Our study offers an in-depth immunological characterization of SCD children, taking into account contemporary T- and B-cell subsets, speculating on preliminary data sustaining a plausible clinical implication of baseline and HU-related immunophenotypical alterations in terms of the vaso-occlusive crisis number in SCD patients. Nonetheless, these results need to be validated in larger samples.
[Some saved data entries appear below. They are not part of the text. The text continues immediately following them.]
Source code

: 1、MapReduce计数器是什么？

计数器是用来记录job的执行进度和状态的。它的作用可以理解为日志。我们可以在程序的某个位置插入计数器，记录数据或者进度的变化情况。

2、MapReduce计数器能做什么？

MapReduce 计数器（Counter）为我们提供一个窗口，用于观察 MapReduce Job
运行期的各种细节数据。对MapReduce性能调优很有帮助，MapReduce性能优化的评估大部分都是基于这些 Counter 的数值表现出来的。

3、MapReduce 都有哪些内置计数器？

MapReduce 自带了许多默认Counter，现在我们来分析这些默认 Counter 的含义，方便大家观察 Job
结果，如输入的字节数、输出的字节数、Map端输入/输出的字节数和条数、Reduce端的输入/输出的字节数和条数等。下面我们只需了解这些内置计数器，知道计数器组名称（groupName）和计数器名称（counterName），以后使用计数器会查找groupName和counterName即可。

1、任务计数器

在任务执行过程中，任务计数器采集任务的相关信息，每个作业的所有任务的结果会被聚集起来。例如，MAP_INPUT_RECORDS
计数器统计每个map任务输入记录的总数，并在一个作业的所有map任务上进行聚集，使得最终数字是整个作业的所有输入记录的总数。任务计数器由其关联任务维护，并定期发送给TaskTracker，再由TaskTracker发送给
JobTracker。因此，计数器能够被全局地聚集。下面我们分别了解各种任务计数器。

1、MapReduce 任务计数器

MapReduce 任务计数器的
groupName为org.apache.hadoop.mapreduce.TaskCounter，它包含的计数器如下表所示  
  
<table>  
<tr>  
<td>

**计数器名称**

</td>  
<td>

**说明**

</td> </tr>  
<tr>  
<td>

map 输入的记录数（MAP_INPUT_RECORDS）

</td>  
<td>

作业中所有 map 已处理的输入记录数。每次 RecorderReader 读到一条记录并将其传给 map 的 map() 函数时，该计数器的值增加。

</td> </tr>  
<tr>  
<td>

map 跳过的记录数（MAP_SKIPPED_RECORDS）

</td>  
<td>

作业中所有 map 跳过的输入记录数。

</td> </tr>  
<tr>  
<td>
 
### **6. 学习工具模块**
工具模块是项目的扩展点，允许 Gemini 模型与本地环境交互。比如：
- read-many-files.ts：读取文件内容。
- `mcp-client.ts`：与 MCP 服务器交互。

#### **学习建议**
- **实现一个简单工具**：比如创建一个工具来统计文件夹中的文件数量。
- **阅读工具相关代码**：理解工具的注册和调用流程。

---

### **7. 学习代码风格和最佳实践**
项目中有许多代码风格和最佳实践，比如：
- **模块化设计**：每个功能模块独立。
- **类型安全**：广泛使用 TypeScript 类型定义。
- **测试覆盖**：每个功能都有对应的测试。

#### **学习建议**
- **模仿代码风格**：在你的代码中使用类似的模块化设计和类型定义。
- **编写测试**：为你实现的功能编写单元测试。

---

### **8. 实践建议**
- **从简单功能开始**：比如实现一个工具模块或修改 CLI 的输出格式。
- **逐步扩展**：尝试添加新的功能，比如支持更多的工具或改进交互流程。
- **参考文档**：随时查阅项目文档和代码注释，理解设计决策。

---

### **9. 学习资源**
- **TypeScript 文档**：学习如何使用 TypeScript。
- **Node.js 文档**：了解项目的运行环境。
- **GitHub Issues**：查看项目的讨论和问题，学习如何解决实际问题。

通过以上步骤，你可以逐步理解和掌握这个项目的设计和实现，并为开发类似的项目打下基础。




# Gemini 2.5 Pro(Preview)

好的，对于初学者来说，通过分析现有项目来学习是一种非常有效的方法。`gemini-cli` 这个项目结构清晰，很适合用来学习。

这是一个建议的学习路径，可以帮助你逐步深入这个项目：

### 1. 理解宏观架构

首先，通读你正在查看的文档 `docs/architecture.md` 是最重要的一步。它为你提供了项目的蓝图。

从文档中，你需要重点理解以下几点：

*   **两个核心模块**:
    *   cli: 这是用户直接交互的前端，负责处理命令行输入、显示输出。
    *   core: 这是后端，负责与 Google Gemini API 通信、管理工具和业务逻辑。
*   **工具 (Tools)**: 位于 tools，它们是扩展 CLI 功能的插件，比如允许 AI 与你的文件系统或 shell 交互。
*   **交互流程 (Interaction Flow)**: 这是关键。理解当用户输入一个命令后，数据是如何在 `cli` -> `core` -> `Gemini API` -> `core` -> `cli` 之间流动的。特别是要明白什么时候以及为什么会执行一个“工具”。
These considerations endorse the need for further projects systematically analyzing SCD subjects and other hypo-/a-splenic individuals, in order to better define criteria reliably assessing splenic dysfunction and to unveil the role of the immunological state in the development of hypo-/a-splenism comorbidities, particularly overwhelming post-splenectomy infections and vaso-occlusive crises.

The comprehension of this link could lead to a more appropriate management of hypo-/a-splenic patients, providing a rationale for novel category-specific strategies and patient-tailored approaches in terms of immuno-chemoprophylaxis.